Copy all the lines of the data that include the word "свежих".

===== RECORD EXTRACTS =====

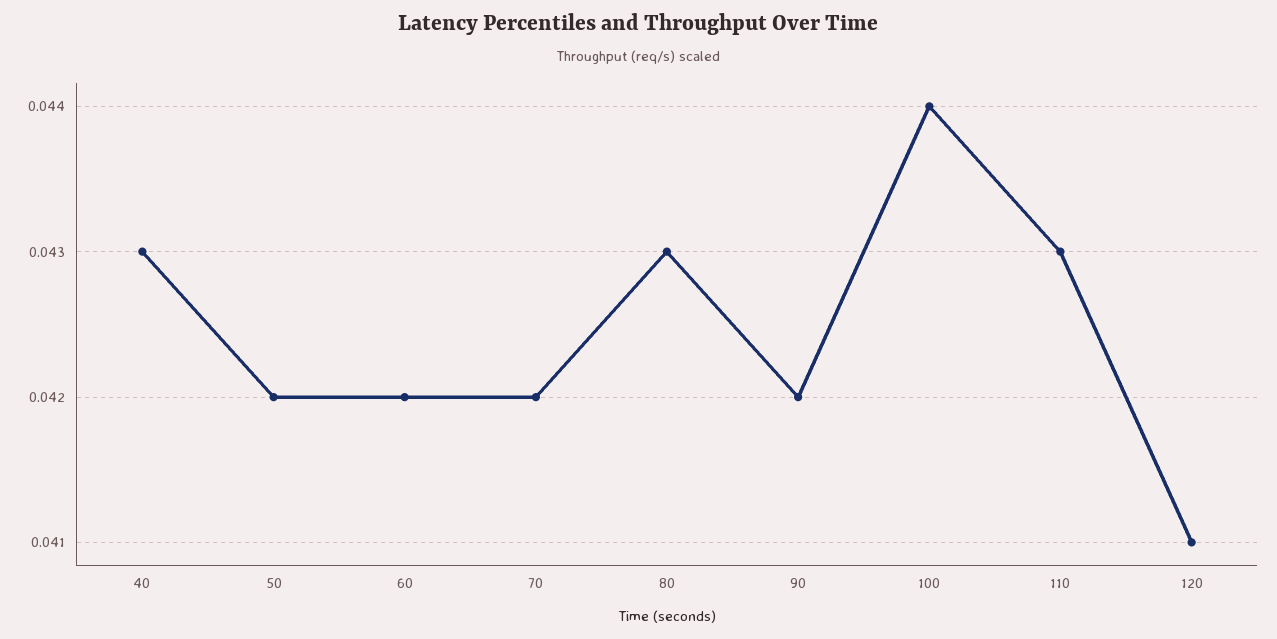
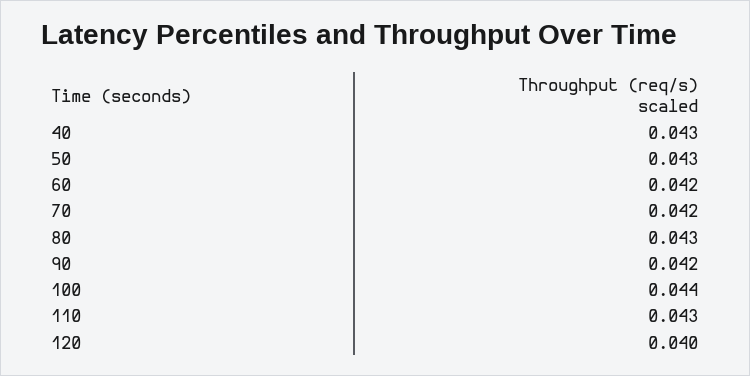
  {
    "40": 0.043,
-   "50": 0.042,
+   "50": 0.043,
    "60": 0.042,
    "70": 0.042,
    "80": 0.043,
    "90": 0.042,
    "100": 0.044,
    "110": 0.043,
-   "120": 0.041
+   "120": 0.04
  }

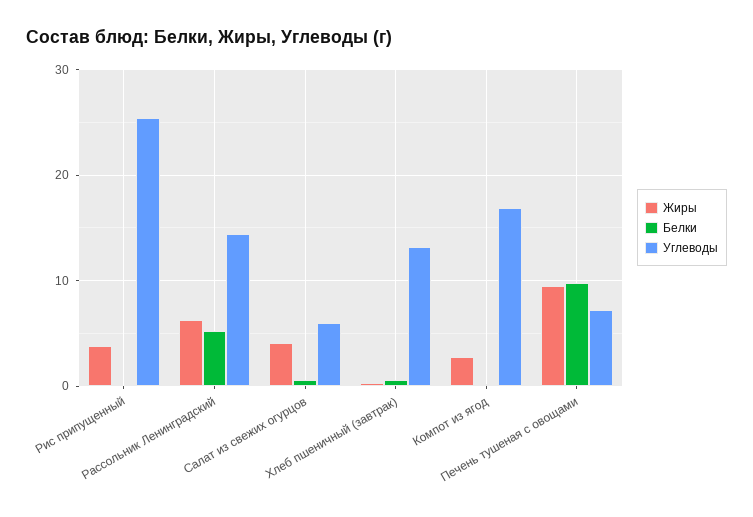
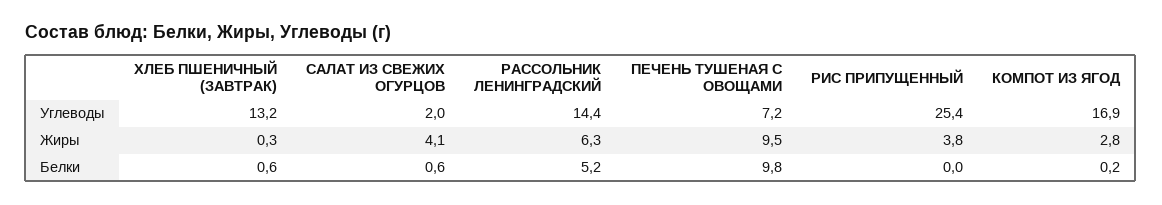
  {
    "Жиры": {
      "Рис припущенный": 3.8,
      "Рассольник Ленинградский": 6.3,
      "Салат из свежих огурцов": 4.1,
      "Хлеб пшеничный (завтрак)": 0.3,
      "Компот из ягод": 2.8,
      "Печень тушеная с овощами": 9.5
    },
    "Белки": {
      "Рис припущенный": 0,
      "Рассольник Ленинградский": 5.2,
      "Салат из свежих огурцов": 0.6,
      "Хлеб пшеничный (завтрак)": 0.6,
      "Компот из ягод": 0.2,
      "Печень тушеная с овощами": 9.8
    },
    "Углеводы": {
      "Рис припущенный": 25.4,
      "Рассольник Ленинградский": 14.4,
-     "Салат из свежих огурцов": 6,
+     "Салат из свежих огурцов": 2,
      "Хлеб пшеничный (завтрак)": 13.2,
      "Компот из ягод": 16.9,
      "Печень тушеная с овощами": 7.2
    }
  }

=====
===== RECORD EXTRACTS =====

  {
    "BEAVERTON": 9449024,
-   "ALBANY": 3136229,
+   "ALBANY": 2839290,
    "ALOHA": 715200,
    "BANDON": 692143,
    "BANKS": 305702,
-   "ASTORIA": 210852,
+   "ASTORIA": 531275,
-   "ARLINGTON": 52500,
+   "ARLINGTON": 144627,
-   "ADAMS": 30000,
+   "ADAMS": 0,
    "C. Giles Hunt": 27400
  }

=====

**SOLUTION BELOW**
      "Салат из свежих огурцов": 4.1,
      "Салат из свежих огурцов": 0.6,
-     "Салат из свежих огурцов": 6,
+     "Салат из свежих огурцов": 2,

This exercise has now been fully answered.